◆ What is expected: Starting with the line that contains "- directly to" and stopping after the line that contains "19- IMMIGRANT WORKERS", copy the entries below exactly. Include nothing else.
──────── Dataset records ────────
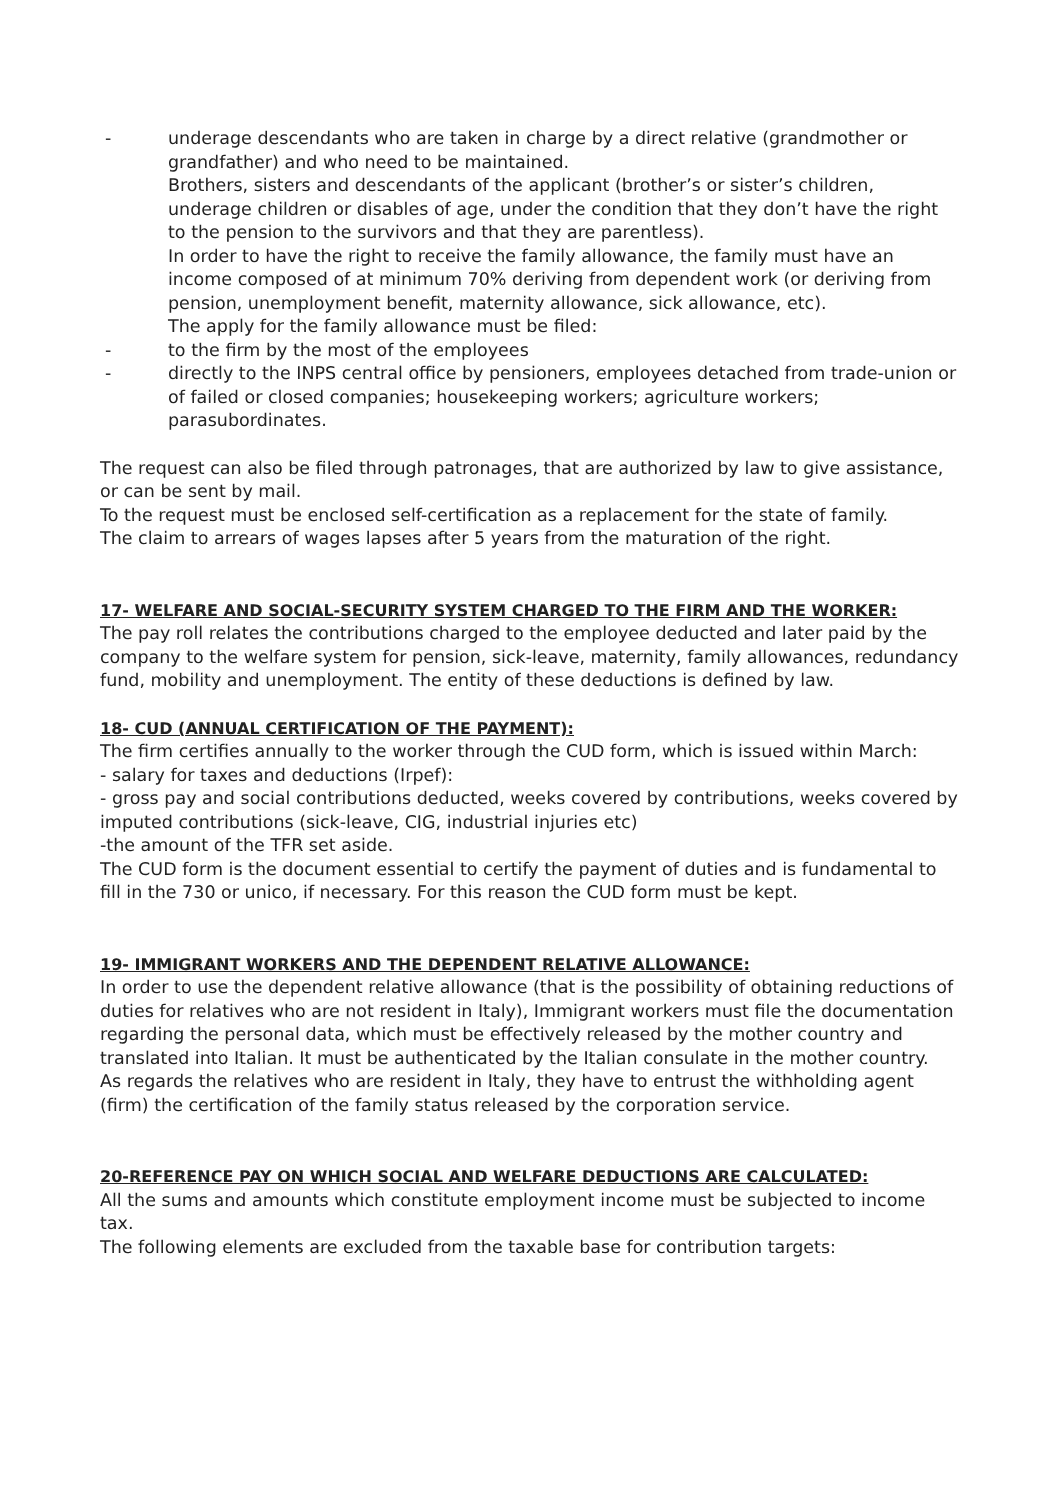- underage descendants who are taken in charge by a direct relative (grandmother or grandfather) and who need to be maintained.
Brothers, sisters and descendants of the applicant (brother’s or sister’s children, underage children or disables of age, under the condition that they don’t have the right to the pension to the survivors and that they are parentless).
In order to have the right to receive the family allowance, the family must have an income composed of at minimum 70% deriving from dependent work (or deriving from pension, unemployment benefit, maternity allowance, sick allowance, etc).
The apply for the family allowance must be filed:
- to the firm by the most of the employees
- directly to the INPS central office by pensioners, employees detached from trade-union or of failed or closed companies; housekeeping workers; agriculture workers; parasubordinates.
The request can also be filed through patronages, that are authorized by law to give assistance, or can be sent by mail.
To the request must be enclosed self-certification as a replacement for the state of family.
The claim to arrears of wages lapses after 5 years from the maturation of the right.
17- WELFARE AND SOCIAL-SECURITY SYSTEM CHARGED TO THE FIRM AND THE WORKER:
The pay roll relates the contributions charged to the employee deducted and later paid by the company to the welfare system for pension, sick-leave, maternity, family allowances, redundancy fund, mobility and unemployment. The entity of these deductions is defined by law.
18- CUD (ANNUAL CERTIFICATION OF THE PAYMENT):
The firm certifies annually to the worker through the CUD form, which is issued within March:
- salary for taxes and deductions (Irpef):
- gross pay and social contributions deducted, weeks covered by contributions, weeks covered by imputed contributions (sick-leave, CIG, industrial injuries etc)
-the amount of the TFR set aside.
The CUD form is the document essential to certify the payment of duties and is fundamental to fill in the 730 or unico, if necessary. For this reason the CUD form must be kept.
19- IMMIGRANT WORKERS AND THE DEPENDENT RELATIVE ALLOWANCE:
In order to use the dependent relative allowance (that is the possibility of obtaining reductions of duties for relatives who are not resident in Italy), Immigrant workers must file the documentation regarding the personal data, which must be effectively released by the mother country and translated into Italian. It must be authenticated by the Italian consulate in the mother country.
As regards the relatives who are resident in Italy, they have to entrust the withholding agent (firm) the certification of the family status released by the corporation service.
20-REFERENCE PAY ON WHICH SOCIAL AND WELFARE DEDUCTIONS ARE CALCULATED:
All the sums and amounts which constitute employment income must be subjected to income tax.
The following elements are excluded from the taxable base for contribution targets:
────────
◆ Solution below:
- directly to the INPS central office by pensioners, employees detached from trade-union or of failed or closed companies; housekeeping workers; agriculture workers; parasubordinates.
The request can also be filed through patronages, that are authorized by law to give assistance, or can be sent by mail.
To the request must be enclosed self-certification as a replacement for the state of family.
The claim to arrears of wages lapses after 5 years from the maturation of the right.
17- WELFARE AND SOCIAL-SECURITY SYSTEM CHARGED TO THE FIRM AND THE WORKER:
The pay roll relates the contributions charged to the employee deducted and later paid by the company to the welfare system for pension, sick-leave, maternity, family allowances, redundancy fund, mobility and unemployment. The entity of these deductions is defined by law.
18- CUD (ANNUAL CERTIFICATION OF THE PAYMENT):
The firm certifies annually to the worker through the CUD form, which is issued within March:
- salary for taxes and deductions (Irpef):
- gross pay and social contributions deducted, weeks covered by contributions, weeks covered by imputed contributions (sick-leave, CIG, industrial injuries etc)
-the amount of the TFR set aside.
The CUD form is the document essential to certify the payment of duties and is fundamental to fill in the 730 or unico, if necessary. For this reason the CUD form must be kept.
19- IMMIGRANT WORKERS AND THE DEPENDENT RELATIVE ALLOWANCE:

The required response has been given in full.